Les cellules IPS sont des cellules induites à la pluripotence. En 2007, au Japon, le Pr Shinya Yamanaka a identifié la possibilité de convertir par modification génétique des cellules somatiques adultes. Actuellement, nous utilisons essentiellement des cellules du sang. À partir d'un tube de sang de cinq millilitres, nous pouvons générer ces cellules par modification génétique, afin qu'elles présentent les deux propriétés cardinales qui caractérisent les cellules souches embryonnaires humaines, à savoir la multiplication et la pluripotence. À nouveau, nous alertons sur le fait qu'elles sont obtenues par modification génétique. Ce ne sont pas des cellules anodines, mais des cellules que nous pouvons transformer, comme les cellules souches embryonnaires humaines. Nous demandons que leur utilisation soit mieux contrôlée.
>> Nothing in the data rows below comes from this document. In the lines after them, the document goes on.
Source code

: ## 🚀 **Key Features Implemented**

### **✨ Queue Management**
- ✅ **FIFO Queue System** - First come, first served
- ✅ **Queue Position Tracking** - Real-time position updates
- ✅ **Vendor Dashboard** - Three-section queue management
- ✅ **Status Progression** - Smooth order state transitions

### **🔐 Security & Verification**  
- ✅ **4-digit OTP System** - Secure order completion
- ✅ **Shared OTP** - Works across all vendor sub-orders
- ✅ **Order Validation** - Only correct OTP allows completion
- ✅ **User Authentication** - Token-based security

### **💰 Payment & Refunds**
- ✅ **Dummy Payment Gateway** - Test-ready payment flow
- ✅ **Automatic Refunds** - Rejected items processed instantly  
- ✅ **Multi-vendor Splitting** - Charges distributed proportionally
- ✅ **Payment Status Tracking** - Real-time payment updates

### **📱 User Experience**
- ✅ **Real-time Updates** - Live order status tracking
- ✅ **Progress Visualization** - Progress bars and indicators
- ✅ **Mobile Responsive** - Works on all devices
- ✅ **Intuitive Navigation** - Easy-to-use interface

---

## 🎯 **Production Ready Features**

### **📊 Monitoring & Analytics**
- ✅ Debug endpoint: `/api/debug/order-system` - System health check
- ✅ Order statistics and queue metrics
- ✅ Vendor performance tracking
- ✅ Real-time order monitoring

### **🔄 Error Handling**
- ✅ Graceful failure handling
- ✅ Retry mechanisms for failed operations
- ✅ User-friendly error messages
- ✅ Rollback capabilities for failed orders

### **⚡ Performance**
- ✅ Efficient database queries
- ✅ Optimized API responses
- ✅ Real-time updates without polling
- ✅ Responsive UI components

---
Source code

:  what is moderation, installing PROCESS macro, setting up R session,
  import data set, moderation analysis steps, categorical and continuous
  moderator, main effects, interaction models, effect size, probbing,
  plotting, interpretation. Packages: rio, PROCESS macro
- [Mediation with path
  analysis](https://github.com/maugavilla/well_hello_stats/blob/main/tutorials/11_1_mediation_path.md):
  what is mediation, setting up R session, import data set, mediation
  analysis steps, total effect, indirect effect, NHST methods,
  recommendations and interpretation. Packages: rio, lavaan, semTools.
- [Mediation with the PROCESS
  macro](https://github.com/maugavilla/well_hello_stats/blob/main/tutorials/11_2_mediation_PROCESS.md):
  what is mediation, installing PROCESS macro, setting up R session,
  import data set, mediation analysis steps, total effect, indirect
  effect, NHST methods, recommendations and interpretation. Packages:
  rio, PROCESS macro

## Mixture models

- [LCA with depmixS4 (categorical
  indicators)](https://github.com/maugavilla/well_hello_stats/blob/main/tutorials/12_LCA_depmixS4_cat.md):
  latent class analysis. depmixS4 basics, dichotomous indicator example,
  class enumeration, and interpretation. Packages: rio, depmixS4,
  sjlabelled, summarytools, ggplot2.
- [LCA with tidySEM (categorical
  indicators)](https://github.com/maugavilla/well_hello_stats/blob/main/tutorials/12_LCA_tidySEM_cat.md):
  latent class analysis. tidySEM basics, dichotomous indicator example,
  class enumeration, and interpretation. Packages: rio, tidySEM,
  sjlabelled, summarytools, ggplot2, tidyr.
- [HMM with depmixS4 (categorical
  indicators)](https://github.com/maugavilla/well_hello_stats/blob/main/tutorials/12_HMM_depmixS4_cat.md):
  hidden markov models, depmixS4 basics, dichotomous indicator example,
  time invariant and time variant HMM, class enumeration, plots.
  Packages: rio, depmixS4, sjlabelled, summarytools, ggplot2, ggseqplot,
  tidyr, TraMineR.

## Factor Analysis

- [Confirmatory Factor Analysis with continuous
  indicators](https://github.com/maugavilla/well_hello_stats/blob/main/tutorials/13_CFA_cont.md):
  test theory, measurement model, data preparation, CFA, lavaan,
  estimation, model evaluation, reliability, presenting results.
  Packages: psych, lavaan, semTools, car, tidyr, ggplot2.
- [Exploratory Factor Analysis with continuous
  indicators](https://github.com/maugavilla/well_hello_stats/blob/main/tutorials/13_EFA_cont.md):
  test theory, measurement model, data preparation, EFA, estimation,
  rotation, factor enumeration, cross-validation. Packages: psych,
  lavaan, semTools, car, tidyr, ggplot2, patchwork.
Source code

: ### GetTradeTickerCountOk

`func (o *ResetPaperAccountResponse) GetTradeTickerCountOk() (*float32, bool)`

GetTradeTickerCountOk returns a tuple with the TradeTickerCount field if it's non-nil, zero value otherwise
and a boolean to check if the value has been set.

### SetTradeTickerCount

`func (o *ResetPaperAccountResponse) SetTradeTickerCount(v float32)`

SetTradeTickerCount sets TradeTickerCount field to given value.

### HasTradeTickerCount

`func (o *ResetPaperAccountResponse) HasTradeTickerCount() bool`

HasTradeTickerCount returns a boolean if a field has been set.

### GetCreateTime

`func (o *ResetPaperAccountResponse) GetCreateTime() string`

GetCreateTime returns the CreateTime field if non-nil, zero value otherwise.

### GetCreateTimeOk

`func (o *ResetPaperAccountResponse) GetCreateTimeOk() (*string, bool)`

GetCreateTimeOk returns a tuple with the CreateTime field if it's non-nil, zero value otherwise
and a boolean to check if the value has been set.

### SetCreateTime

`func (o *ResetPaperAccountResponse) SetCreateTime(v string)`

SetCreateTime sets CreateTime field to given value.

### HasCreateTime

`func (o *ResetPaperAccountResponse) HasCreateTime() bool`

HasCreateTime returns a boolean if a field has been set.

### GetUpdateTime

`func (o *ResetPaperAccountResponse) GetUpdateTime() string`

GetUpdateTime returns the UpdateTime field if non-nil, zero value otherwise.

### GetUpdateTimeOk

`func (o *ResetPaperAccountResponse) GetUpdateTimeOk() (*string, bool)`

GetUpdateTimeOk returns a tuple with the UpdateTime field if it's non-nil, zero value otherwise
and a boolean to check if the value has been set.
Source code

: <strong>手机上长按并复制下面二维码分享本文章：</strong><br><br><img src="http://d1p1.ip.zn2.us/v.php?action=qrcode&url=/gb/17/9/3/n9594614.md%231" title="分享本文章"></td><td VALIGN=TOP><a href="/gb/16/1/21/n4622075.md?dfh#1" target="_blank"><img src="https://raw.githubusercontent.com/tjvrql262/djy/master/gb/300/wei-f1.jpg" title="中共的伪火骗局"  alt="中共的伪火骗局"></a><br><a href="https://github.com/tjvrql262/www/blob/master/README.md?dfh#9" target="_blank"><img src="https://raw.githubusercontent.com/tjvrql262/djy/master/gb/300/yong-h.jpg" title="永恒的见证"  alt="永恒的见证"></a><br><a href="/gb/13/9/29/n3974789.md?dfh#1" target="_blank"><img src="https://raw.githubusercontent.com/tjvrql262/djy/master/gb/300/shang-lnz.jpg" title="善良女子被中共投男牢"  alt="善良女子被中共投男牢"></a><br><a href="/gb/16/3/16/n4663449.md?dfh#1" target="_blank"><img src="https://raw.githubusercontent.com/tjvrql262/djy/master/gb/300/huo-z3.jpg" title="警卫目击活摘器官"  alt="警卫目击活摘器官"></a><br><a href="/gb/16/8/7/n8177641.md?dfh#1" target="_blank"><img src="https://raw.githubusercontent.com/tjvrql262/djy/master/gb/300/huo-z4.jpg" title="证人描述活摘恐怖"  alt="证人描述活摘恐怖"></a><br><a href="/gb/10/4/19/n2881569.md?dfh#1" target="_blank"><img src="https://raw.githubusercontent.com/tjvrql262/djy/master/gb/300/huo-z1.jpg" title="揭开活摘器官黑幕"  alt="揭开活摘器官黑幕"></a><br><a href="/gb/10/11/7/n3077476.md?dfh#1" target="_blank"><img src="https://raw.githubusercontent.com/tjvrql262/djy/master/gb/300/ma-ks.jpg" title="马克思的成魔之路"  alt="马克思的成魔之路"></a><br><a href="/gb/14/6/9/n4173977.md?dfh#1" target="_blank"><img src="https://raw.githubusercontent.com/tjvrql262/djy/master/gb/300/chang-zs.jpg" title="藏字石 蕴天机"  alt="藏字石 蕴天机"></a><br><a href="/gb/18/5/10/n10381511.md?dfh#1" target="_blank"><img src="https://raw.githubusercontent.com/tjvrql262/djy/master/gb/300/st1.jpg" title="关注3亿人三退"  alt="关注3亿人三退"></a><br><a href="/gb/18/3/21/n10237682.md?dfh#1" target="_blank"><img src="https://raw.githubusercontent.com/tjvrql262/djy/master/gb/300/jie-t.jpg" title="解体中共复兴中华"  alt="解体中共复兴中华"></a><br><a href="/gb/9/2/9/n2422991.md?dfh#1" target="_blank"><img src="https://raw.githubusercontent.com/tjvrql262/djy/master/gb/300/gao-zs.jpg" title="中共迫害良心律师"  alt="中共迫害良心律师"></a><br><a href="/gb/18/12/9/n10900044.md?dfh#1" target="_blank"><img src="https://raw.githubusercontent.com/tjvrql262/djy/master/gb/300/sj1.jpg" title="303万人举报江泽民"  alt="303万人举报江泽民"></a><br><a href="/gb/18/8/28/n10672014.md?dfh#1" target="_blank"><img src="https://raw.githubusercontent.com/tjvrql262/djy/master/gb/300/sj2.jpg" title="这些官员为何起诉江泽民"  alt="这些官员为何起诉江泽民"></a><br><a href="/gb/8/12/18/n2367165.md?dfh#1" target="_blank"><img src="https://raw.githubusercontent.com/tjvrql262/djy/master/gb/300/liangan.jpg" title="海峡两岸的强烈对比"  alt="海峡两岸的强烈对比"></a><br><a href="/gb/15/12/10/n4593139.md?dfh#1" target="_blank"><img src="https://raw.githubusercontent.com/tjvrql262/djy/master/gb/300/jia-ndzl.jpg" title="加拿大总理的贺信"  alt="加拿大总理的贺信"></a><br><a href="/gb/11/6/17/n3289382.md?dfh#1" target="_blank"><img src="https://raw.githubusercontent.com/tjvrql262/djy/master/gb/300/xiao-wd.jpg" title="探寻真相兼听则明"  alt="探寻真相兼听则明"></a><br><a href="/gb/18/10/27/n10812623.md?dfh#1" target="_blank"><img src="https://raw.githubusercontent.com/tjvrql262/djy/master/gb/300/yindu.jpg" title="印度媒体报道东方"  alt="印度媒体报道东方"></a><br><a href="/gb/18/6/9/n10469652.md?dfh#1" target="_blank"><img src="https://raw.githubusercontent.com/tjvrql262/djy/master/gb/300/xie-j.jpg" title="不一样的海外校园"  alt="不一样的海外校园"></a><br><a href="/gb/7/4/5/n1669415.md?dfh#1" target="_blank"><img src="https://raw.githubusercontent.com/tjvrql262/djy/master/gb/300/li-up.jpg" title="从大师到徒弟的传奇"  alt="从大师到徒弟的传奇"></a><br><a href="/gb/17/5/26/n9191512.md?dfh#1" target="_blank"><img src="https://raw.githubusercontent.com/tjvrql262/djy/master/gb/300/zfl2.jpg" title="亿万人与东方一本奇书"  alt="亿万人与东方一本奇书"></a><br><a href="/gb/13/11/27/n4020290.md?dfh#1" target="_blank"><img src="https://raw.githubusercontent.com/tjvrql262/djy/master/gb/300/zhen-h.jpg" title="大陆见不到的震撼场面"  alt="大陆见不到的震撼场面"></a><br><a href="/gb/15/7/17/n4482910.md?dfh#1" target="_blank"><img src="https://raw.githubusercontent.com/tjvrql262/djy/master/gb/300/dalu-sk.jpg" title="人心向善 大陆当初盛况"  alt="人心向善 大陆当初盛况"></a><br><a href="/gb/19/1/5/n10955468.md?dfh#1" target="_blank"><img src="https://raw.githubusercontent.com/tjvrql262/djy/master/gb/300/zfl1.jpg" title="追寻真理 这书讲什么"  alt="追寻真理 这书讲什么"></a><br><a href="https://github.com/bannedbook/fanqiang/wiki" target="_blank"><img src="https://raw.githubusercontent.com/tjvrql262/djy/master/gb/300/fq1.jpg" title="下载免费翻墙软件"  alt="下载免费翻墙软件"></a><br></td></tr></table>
Les contrôles font partie de notre quotidien. En particulier, quand nous développons un programme de thérapie cellulaire, l'Agence nationale de sécurité du médicament et des produits de santé (ANSM) nous demande, à différentes étapes, de démontrer que nous n'avons plus de cellules souches embryonnaires humaines dans le produit à usage thérapeutique. Nous avons donc développé une batterie de tests nous permettant de caractériser la présence de ces cellules souches embryonnaires.

Vous vouliez savoir si nous avons encore besoin de cellules souches embryonnaires humaines alors que les cellules IPS ont été mises au point. Notre argument de principe est de dire qu'une cellule souche induite à la pluripotence est obtenue par modification génétique. C'est donc un « organisme génétiquement modifié » (OGM). Pour pouvoir manipuler les cellules IPS, nous avons besoin du gold standard de la ressource physiologique que sont les cellules souches embryonnaires humaines. C'est pour cette raison que nous voulons pouvoir continuer à travailler sur celles-ci. Nous en avons besoin, ne serait-ce que pour mettre en place les tests qui nous permettront de valider ou non la présence de cellules pluripotentes.